EXERCISE AIM: Please reproduce every line of the records below, word for word.

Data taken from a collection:
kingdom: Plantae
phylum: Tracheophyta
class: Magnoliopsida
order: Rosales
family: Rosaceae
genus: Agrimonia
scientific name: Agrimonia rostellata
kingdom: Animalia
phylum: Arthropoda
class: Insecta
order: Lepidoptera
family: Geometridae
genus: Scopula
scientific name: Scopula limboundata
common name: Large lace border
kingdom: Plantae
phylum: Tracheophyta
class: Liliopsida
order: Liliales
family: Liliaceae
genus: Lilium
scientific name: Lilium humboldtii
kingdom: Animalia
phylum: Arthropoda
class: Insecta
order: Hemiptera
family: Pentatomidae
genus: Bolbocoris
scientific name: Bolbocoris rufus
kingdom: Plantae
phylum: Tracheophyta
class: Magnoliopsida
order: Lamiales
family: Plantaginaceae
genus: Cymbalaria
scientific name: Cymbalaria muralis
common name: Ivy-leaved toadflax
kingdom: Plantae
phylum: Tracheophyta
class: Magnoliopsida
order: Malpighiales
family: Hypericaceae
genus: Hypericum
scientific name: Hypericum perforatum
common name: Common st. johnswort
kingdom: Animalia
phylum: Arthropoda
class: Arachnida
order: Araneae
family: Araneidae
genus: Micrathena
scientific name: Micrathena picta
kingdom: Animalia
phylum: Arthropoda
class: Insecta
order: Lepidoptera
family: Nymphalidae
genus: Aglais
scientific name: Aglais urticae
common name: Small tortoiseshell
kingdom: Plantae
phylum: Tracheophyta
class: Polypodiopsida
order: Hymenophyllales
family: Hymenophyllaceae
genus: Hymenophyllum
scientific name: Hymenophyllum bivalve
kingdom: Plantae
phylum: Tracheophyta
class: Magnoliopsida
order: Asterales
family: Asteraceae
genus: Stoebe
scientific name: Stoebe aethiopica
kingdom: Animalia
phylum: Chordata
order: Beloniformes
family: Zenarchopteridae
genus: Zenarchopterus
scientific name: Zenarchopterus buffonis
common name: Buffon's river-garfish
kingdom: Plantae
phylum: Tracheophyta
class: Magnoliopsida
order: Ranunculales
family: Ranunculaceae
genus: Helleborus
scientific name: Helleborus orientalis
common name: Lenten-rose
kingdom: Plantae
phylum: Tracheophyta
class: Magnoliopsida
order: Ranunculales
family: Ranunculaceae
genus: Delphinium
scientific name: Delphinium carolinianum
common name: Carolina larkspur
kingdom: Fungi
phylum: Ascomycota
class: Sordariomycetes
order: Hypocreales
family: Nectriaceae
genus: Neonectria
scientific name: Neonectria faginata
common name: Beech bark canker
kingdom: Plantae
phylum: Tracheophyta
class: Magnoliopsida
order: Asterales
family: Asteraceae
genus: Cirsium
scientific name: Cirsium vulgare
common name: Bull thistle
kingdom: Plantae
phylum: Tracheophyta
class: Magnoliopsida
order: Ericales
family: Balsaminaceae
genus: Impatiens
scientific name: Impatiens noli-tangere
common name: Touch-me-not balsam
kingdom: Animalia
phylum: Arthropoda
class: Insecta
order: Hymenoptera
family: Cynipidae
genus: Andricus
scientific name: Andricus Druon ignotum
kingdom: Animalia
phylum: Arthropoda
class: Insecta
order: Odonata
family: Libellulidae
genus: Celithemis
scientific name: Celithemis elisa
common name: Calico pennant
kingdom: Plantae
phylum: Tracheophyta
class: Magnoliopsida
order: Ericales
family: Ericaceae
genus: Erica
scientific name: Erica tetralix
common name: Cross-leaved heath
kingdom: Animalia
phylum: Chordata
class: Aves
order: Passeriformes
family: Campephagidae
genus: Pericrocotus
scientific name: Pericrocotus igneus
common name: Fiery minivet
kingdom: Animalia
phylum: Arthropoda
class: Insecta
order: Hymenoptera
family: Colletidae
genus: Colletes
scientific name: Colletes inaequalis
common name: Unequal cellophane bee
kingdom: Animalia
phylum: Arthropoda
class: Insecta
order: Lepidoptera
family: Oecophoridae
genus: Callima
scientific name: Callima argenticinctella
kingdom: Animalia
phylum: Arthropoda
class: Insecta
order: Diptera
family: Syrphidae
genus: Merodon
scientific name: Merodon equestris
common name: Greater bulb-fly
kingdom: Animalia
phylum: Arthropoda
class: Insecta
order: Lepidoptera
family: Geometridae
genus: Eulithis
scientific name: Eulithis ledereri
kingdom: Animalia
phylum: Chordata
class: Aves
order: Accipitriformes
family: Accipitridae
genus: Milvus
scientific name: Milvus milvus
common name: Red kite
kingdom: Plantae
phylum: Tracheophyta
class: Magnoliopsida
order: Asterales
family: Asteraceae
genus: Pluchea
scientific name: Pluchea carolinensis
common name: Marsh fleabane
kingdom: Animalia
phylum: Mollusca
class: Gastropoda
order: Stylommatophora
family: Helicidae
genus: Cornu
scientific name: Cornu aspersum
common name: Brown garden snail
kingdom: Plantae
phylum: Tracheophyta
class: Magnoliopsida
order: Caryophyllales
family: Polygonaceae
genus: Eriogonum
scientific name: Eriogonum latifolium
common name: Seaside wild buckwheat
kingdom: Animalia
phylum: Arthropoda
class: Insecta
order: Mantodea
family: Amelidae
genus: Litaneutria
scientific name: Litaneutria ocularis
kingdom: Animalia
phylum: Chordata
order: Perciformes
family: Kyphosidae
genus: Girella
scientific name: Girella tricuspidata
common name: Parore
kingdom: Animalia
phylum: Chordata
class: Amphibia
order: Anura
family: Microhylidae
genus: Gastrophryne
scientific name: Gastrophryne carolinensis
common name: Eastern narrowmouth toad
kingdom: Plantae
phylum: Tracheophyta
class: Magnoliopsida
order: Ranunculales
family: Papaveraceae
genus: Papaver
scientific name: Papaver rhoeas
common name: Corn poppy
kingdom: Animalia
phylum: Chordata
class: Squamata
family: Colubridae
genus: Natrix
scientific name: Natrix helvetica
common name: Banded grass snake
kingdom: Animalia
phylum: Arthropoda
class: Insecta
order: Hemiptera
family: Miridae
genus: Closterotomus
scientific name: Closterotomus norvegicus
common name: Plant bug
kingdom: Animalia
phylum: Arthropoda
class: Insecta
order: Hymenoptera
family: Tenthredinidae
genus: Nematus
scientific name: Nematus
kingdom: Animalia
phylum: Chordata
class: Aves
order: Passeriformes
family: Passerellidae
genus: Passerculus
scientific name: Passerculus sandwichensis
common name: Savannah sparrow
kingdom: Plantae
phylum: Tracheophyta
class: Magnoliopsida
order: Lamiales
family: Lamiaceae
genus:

WRITTEN ANSWER:
kingdom: Plantae
phylum: Tracheophyta
class: Magnoliopsida
order: Rosales
family: Rosaceae
genus: Agrimonia
scientific name: Agrimonia rostellata
kingdom: Animalia
phylum: Arthropoda
class: Insecta
order: Lepidoptera
family: Geometridae
genus: Scopula
scientific name: Scopula limboundata
common name: Large lace border
kingdom: Plantae
phylum: Tracheophyta
class: Liliopsida
order: Liliales
family: Liliaceae
genus: Lilium
scientific name: Lilium humboldtii
kingdom: Animalia
phylum: Arthropoda
class: Insecta
order: Hemiptera
family: Pentatomidae
genus: Bolbocoris
scientific name: Bolbocoris rufus
kingdom: Plantae
phylum: Tracheophyta
class: Magnoliopsida
order: Lamiales
family: Plantaginaceae
genus: Cymbalaria
scientific name: Cymbalaria muralis
common name: Ivy-leaved toadflax
kingdom: Plantae
phylum: Tracheophyta
class: Magnoliopsida
order: Malpighiales
family: Hypericaceae
genus: Hypericum
scientific name: Hypericum perforatum
common name: Common st. johnswort
kingdom: Animalia
phylum: Arthropoda
class: Arachnida
order: Araneae
family: Araneidae
genus: Micrathena
scientific name: Micrathena picta
kingdom: Animalia
phylum: Arthropoda
class: Insecta
order: Lepidoptera
family: Nymphalidae
genus: Aglais
scientific name: Aglais urticae
common name: Small tortoiseshell
kingdom: Plantae
phylum: Tracheophyta
class: Polypodiopsida
order: Hymenophyllales
family: Hymenophyllaceae
genus: Hymenophyllum
scientific name: Hymenophyllum bivalve
kingdom: Plantae
phylum: Tracheophyta
class: Magnoliopsida
order: Asterales
family: Asteraceae
genus: Stoebe
scientific name: Stoebe aethiopica
kingdom: Animalia
phylum: Chordata
order: Beloniformes
family: Zenarchopteridae
genus: Zenarchopterus
scientific name: Zenarchopterus buffonis
common name: Buffon's river-garfish
kingdom: Plantae
phylum: Tracheophyta
class: Magnoliopsida
order: Ranunculales
family: Ranunculaceae
genus: Helleborus
scientific name: Helleborus orientalis
common name: Lenten-rose
kingdom: Plantae
phylum: Tracheophyta
class: Magnoliopsida
order: Ranunculales
family: Ranunculaceae
genus: Delphinium
scientific name: Delphinium carolinianum
common name: Carolina larkspur
kingdom: Fungi
phylum: Ascomycota
class: Sordariomycetes
order: Hypocreales
family: Nectriaceae
genus: Neonectria
scientific name: Neonectria faginata
common name: Beech bark canker
kingdom: Plantae
phylum: Tracheophyta
class: Magnoliopsida
order: Asterales
family: Asteraceae
genus: Cirsium
scientific name: Cirsium vulgare
common name: Bull thistle
kingdom: Plantae
phylum: Tracheophyta
class: Magnoliopsida
order: Ericales
family: Balsaminaceae
genus: Impatiens
scientific name: Impatiens noli-tangere
common name: Touch-me-not balsam
kingdom: Animalia
phylum: Arthropoda
class: Insecta
order: Hymenoptera
family: Cynipidae
genus: Andricus
scientific name: Andricus Druon ignotum
kingdom: Animalia
phylum: Arthropoda
class: Insecta
order: Odonata
family: Libellulidae
genus: Celithemis
scientific name: Celithemis elisa
common name: Calico pennant
kingdom: Plantae
phylum: Tracheophyta
class: Magnoliopsida
order: Ericales
family: Ericaceae
genus: Erica
scientific name: Erica tetralix
common name: Cross-leaved heath
kingdom: Animalia
phylum: Chordata
class: Aves
order: Passeriformes
family: Campephagidae
genus: Pericrocotus
scientific name: Pericrocotus igneus
common name: Fiery minivet
kingdom: Animalia
phylum: Arthropoda
class: Insecta
order: Hymenoptera
family: Colletidae
genus: Colletes
scientific name: Colletes inaequalis
common name: Unequal cellophane bee
kingdom: Animalia
phylum: Arthropoda
class: Insecta
order: Lepidoptera
family: Oecophoridae
genus: Callima
scientific name: Callima argenticinctella
kingdom: Animalia
phylum: Arthropoda
class: Insecta
order: Diptera
family: Syrphidae
genus: Merodon
scientific name: Merodon equestris
common name: Greater bulb-fly
kingdom: Animalia
phylum: Arthropoda
class: Insecta
order: Lepidoptera
family: Geometridae
genus: Eulithis
scientific name: Eulithis ledereri
kingdom: Animalia
phylum: Chordata
class: Aves
order: Accipitriformes
family: Accipitridae
genus: Milvus
scientific name: Milvus milvus
common name: Red kite
kingdom: Plantae
phylum: Tracheophyta
class: Magnoliopsida
order: Asterales
family: Asteraceae
genus: Pluchea
scientific name: Pluchea carolinensis
common name: Marsh fleabane
kingdom: Animalia
phylum: Mollusca
class: Gastropoda
order: Stylommatophora
family: Helicidae
genus: Cornu
scientific name: Cornu aspersum
common name: Brown garden snail
kingdom: Plantae
phylum: Tracheophyta
class: Magnoliopsida
order: Caryophyllales
family: Polygonaceae
genus: Eriogonum
scientific name: Eriogonum latifolium
common name: Seaside wild buckwheat
kingdom: Animalia
phylum: Arthropoda
class: Insecta
order: Mantodea
family: Amelidae
genus: Litaneutria
scientific name: Litaneutria ocularis
kingdom: Animalia
phylum: Chordata
order: Perciformes
family: Kyphosidae
genus: Girella
scientific name: Girella tricuspidata
common name: Parore
kingdom: Animalia
phylum: Chordata
class: Amphibia
order: Anura
family: Microhylidae
genus: Gastrophryne
scientific name: Gastrophryne carolinensis
common name: Eastern narrowmouth toad
kingdom: Plantae
phylum: Tracheophyta
class: Magnoliopsida
order: Ranunculales
family: Papaveraceae
genus: Papaver
scientific name: Papaver rhoeas
common name: Corn poppy
kingdom: Animalia
phylum: Chordata
class: Squamata
family: Colubridae
genus: Natrix
scientific name: Natrix helvetica
common name: Banded grass snake
kingdom: Animalia
phylum: Arthropoda
class: Insecta
order: Hemiptera
family: Miridae
genus: Closterotomus
scientific name: Closterotomus norvegicus
common name: Plant bug
kingdom: Animalia
phylum: Arthropoda
class: Insecta
order: Hymenoptera
family: Tenthredinidae
genus: Nematus
scientific name: Nematus
kingdom: Animalia
phylum: Chordata
class: Aves
order: Passeriformes
family: Passerellidae
genus: Passerculus
scientific name: Passerculus sandwichensis
common name: Savannah sparrow
kingdom: Plantae
phylum: Tracheophyta
class: Magnoliopsida
order: Lamiales
family: Lamiaceae
genus:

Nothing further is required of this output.